The medic shook his head without looking. “The Oberstarzt specifically forbade that he be handed any medicine to take on his own.”
“Sergeant, how did he seem last night?”
“Other than that he hardly touched his dinner, Herr Major, he slept through until midnight. At 02.00 hours we checked on him and he was pacing back and forth, talking to himself. At four he lay down again and had nightmares, because we heard him cry out in his sleep like he always did. An hour ago he started groaning, but that was no news either. Then he went quiet, and we only realized we ought to send for help when he wouldn’t wake up.”

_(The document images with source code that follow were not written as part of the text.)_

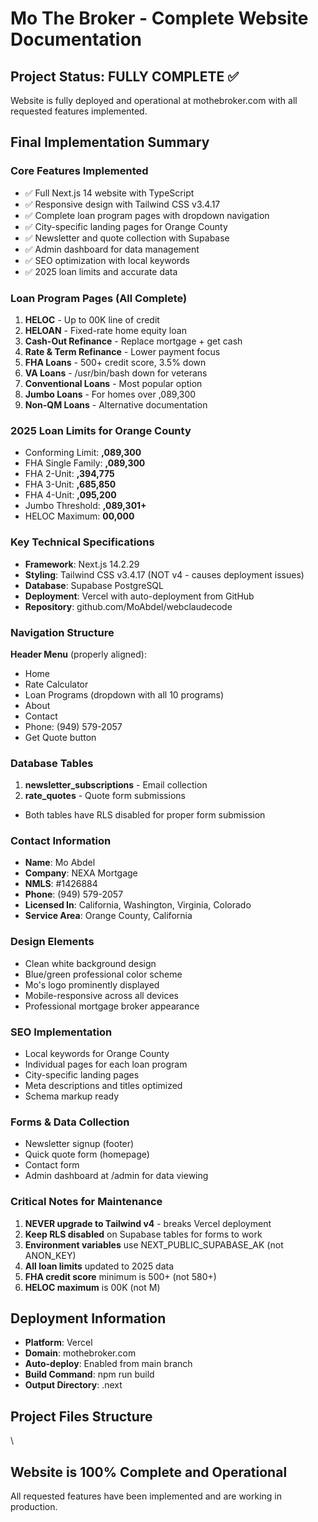 # Mo The Broker - Complete Website Documentation

## Project Status: FULLY COMPLETE ✅
Website is fully deployed and operational at mothebroker.com with all requested features implemented.

## Final Implementation Summary

### Core Features Implemented
- ✅ Full Next.js 14 website with TypeScript
- ✅ Responsive design with Tailwind CSS v3.4.17
- ✅ Complete loan program pages with dropdown navigation
- ✅ City-specific landing pages for Orange County
- ✅ Newsletter and quote collection with Supabase
- ✅ Admin dashboard for data management
- ✅ SEO optimization with local keywords
- ✅ 2025 loan limits and accurate data

### Loan Program Pages (All Complete)
1. **HELOC** - Up to 00K line of credit
2. **HELOAN** - Fixed-rate home equity loan
3. **Cash-Out Refinance** - Replace mortgage + get cash
4. **Rate & Term Refinance** - Lower payment focus
5. **FHA Loans** - 500+ credit score, 3.5% down
6. **VA Loans** - /usr/bin/bash down for veterans
7. **Conventional Loans** - Most popular option
8. **Jumbo Loans** - For homes over ,089,300
9. **Non-QM Loans** - Alternative documentation

### 2025 Loan Limits for Orange County
- Conforming Limit: **,089,300**
- FHA Single Family: **,089,300**
- FHA 2-Unit: **,394,775**
- FHA 3-Unit: **,685,850**
- FHA 4-Unit: **,095,200**
- Jumbo Threshold: **,089,301+**
- HELOC Maximum: **00,000**

### Key Technical Specifications
- **Framework**: Next.js 14.2.29
- **Styling**: Tailwind CSS v3.4.17 (NOT v4 - causes deployment issues)
- **Database**: Supabase PostgreSQL
- **Deployment**: Vercel with auto-deployment from GitHub
- **Repository**: github.com/MoAbdel/webclaudecode

### Navigation Structure
**Header Menu** (properly aligned):
- Home
- Rate Calculator
- Loan Programs (dropdown with all 10 programs)
- About
- Contact
- Phone: (949) 579-2057
- Get Quote button

### Database Tables
1. **newsletter_subscriptions** - Email collection
2. **rate_quotes** - Quote form submissions
- Both tables have RLS disabled for proper form submission

### Contact Information
- **Name**: Mo Abdel
- **Company**: NEXA Mortgage
- **NMLS**: #1426884
- **Phone**: (949) 579-2057
- **Licensed In**: California, Washington, Virginia, Colorado
- **Service Area**: Orange County, California

### Design Elements
- Clean white background design
- Blue/green professional color scheme
- Mo's logo prominently displayed
- Mobile-responsive across all devices
- Professional mortgage broker appearance

### SEO Implementation
- Local keywords for Orange County
- Individual pages for each loan program
- City-specific landing pages
- Meta descriptions and titles optimized
- Schema markup ready

### Forms & Data Collection
- Newsletter signup (footer)
- Quick quote form (homepage)
- Contact form
- Admin dashboard at /admin for data viewing

### Critical Notes for Maintenance
1. **NEVER upgrade to Tailwind v4** - breaks Vercel deployment
2. **Keep RLS disabled** on Supabase tables for forms to work
3. **Environment variables** use NEXT_PUBLIC_SUPABASE_AK (not ANON_KEY)
4. **All loan limits** updated to 2025 data
5. **FHA credit score** minimum is 500+ (not 580+)
6. **HELOC maximum** is 00K (not M)

## Deployment Information
- **Platform**: Vercel
- **Domain**: mothebroker.com
- **Auto-deploy**: Enabled from main branch
- **Build Command**: npm run build
- **Output Directory**: .next

## Project Files Structure
\
## Website is 100% Complete and Operational
All requested features have been implemented and are working in production.

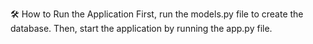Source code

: 🛠️ How to Run the Application
First, run the models.py file to create the database.
Then, start the application by running the app.py file.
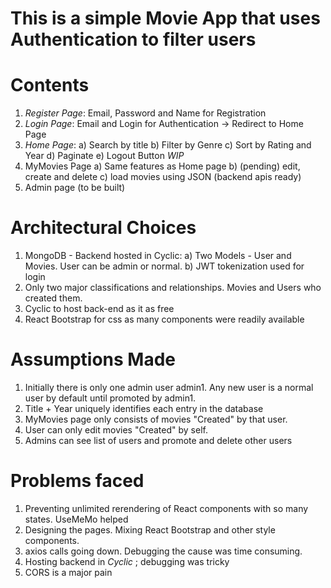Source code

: # This is a simple Movie App that uses Authentication to filter users

# Contents
1. *Register Page*: Email, Password and Name for Registration
2. *Login Page*: Email and Login for Authentication -> Redirect to Home Page
3. *Home Page*:
 a) Search by title
 b) Filter by Genre
 c) Sort by Rating and Year
 d) Paginate
 e) Logout Button
*WIP*
4. MyMovies Page
 a) Same features as Home page
 b) (pending) edit, create and delete
 c) load movies using JSON (backend apis ready)
5. Admin page (to be built)

# Architectural Choices
1. MongoDB - Backend hosted in Cyclic: 
    a) Two Models - User and Movies. User can be admin or normal.
    b) JWT tokenization used for login
2. Only two major classifications and relationships. Movies and Users who created them.
3. Cyclic to host back-end as it as free
4. React Bootstrap for css as many components were readily available

# Assumptions Made
1. Initially there is only one admin user admin1. Any new user is a normal user by default until promoted by admin1.
2. Title + Year uniquely identifies each entry in the database
3. MyMovies page only consists of movies "Created" by that user.
4. User can only edit movies "Created" by self.
5. Admins can see list of users and promote and delete other users

# Problems faced
1. Preventing unlimited rerendering of React components with so many states. UseMeMo helped
2. Designing the pages. Mixing React Bootstrap and other style components.
3. axios calls going down. Debugging the cause was time consuming.
4. Hosting backend in *Cyclic* ; debugging was tricky
5. CORS is a major pain




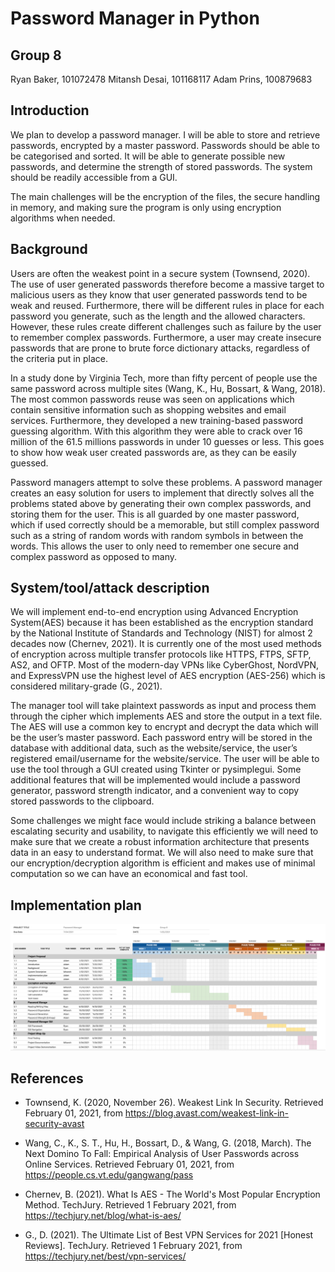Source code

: # Password Manager in Python

## Group 8
Ryan Baker, 101072478
Mitansh Desai, 101168117
Adam Prins, 100879683

## Introduction
We plan to develop a password manager. I will be able to store and retrieve passwords, encrypted by a master password. Passwords should be able to be categorised and sorted. It will be able to generate possible new passwords, and determine the strength of stored passwords. The system should be readily accessible from a GUI.

The main challenges will be the encryption of the files, the secure handling in memory, and making sure the program is only using encryption algorithms when needed.

## Background
Users are often the weakest point in a secure system (Townsend, 2020). The use of user generated passwords therefore become a massive target to malicious users as they know that user generated passwords tend to be weak and reused. Furthermore, there will be different rules in place for each password you generate, such as the length and the allowed characters. However, these rules create different challenges such as failure by the user to remember complex passwords. Furthermore, a user may create insecure passwords that are prone to brute force dictionary attacks, regardless of the criteria put in place.

In a study done by Virginia Tech, more than fifty percent of people use the same password across multiple sites (Wang, K., Hu, Bossart, & Wang, 2018). The most common passwords reuse was seen on applications which contain sensitive information such as shopping websites and email services. Furthermore, they developed a new training-based password guessing algorithm. With this algorithm they were able to crack over 16 million of the 61.5 millions passwords in under 10 guesses or less. This goes to show how weak user created passwords are, as they can be easily guessed.

Password managers attempt to solve these problems. A password manager creates an easy solution for users to implement that directly solves all the problems stated above by generating their own complex passwords, and storing them for the user. This is all guarded by one master password, which if used correctly should be a memorable, but still complex password such as a string of random words with random symbols in between the words. This allows the user to only need to remember one secure and complex password as opposed to many.

## System/tool/attack description
We will implement end-to-end encryption using Advanced Encryption System(AES) because it has been established as the encryption standard by the National Institute of Standards and Technology (NIST) for almost 2 decades now (Chernev, 2021). It is currently one of the most used methods of encryption across multiple transfer protocols like HTTPS, FTPS, SFTP, AS2, and OFTP. Most of the modern-day VPNs like CyberGhost, NordVPN, and ExpressVPN use the highest level of AES encryption (AES-256) which is considered military-grade (G., 2021).

The manager tool will take plaintext passwords as input and process them through the cipher which implements AES and store the output in a text file. The AES will use a common key to encrypt and decrypt the data which will be the user’s master password. Each password entry will be stored in the database with additional data, such as the website/service, the user’s registered email/username for the website/service. The user will be able to use the tool through a GUI created using Tkinter or pysimplegui. Some additional features that will be implemented would include a password generator, password strength indicator, and a convenient way to copy stored passwords to the clipboard.

Some challenges we might face would include striking a balance between escalating security and usability, to navigate this efficiently we will need to make sure that we create a robust information architecture that presents data in an easy to understand format. We will also need to make sure that our encryption/decryption algorithm is efficient and makes use of minimal computation so we can have an economical and fast tool.

## Implementation plan

![Gantt Chart](/docs/GanttChart.png)

## References

* Townsend, K. (2020, November 26). Weakest Link In Security. Retrieved February 01, 2021, from https://blog.avast.com/weakest-link-in-security-avast

* Wang, C., K., S. T., Hu, H., Bossart, D., & Wang, G. (2018, March). The Next Domino To Fall: Empirical Analysis of User Passwords across Online Services. Retrieved February 01, 2021, from https://people.cs.vt.edu/gangwang/pass

* Chernev, B. (2021). What Is AES - The World's Most Popular Encryption Method. TechJury. Retrieved 1 February 2021, from https://techjury.net/blog/what-is-aes/

* G., D. (2021). The Ultimate List of Best VPN Services for 2021 [Honest Reviews]. TechJury. Retrieved 1 February 2021, from https://techjury.net/best/vpn-services/
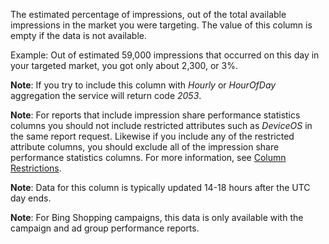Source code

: The estimated percentage of impressions, out of the total available impressions in the market you were targeting. The value of this column is empty if the data is not available.

Example: Out of estimated 59,000 impressions that occurred on this day in your targeted market, you got only about 2,300, or 3%.

**Note**: If you try to include this column with *Hourly* or *HourOfDay* aggregation the service will return code *2053*. 

**Note**: For reports that include impression share performance statistics columns you should not include restricted attributes such as *DeviceOS* in the same report request. Likewise if you include any of the restricted attribute columns, you should exclude all of the impression share performance statistics columns. For more information, see [Column Restrictions](http://go.microsoft.com/fwlink/?LinkID=627131).

**Note**: Data for this column is typically updated 14-18 hours after the UTC day ends.

**Note**: For Bing Shopping campaigns, this data is only available with the campaign and ad group performance reports.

Weller, who’d been crouching by the bed, stood up when he heard the heavy steps of the army surgeon from Hospital 169 clattering up the stairs. He walked in, nodded to Bora, sent out the guards and launched into some expert, thorough auscultation and work of his own. Another injection, more searching for life signs, and, finally, a pause.
“He’s gone.”
Fuck, Bora thought, without reacting openly. Before he could think of what to say, the surgeon – a weary-looking man who seemed in need of medical attention as much as any patient of his – confirmed, “Myocardial infarction.”
“Are we sure?”
The surgeon’s eyes, bleary and yellow with jaundice, blinked twice. His pallor – like von Salomon’s obsessions, like the stubbed, blackened thumbnail on Weller’s hand as he put away the useless medications – was a sign of the times. Details stood before him so starkly as to become symbols. Bora waited for an answer with heart in mouth. We are all bruised, inside and out. Those of us who didn’t die, that is; who didn’t lose fingers and toes to frost, who weren’t blinded or maimed. War marks us all, sooner or later. Other than by fever, I wonder how I am marked.
“There was hardly anything that could have been done, Major. A quick but natural process.”
The disappointment was nearly too much to take. Bora suppressed the thought that Platonov’s wife and daughter were arriving by train within the hour.
“He’s the first prisoner I’ve ever lost.”
That was not strictly true. It did not take into account the prisoners executed after Bora had failed to make them talk, or those who had told what they knew, but had been taken away just the same and shot against his will. He was reacting badly not only because of what else he could have learnt from Platonov with the lure of his womenfolk; it al
so seemed to him that the old man had purposely, perversely succeeded in silencing himself forever before his last surrender.
“Yes?” The surgeon sounded unmoved by Bora’s statement. “Well, Major, he was a sickly man. I saw him when they first brought him in, and whatever happened to him in years past has undermined his health. He bore signs of repeated forms of stress and abuse.”
“I want a post-mortem.”
Before them, Platonov seemed unnaturally long and narrow on the bed, as if death had stretched him out at both ends. Sourness, and the contempt with which he must have spat out his last breath, remained stamped on his face. The surgeon stared at Bora. “I don’t think we need to look for blame. This was bound to happen whether you, I or the medic were here or not; probably even if the prisoner hadn’t been kept under pressure lately.”
“I want a post-mortem, Herr Oberstarzt.”
Bora’s resentment failed to get a response. The surgeon dropped his shoulders: he’d obviously long ago learnt not to fight useless battles. “As you wish. But it will confirm what I’m telling you.”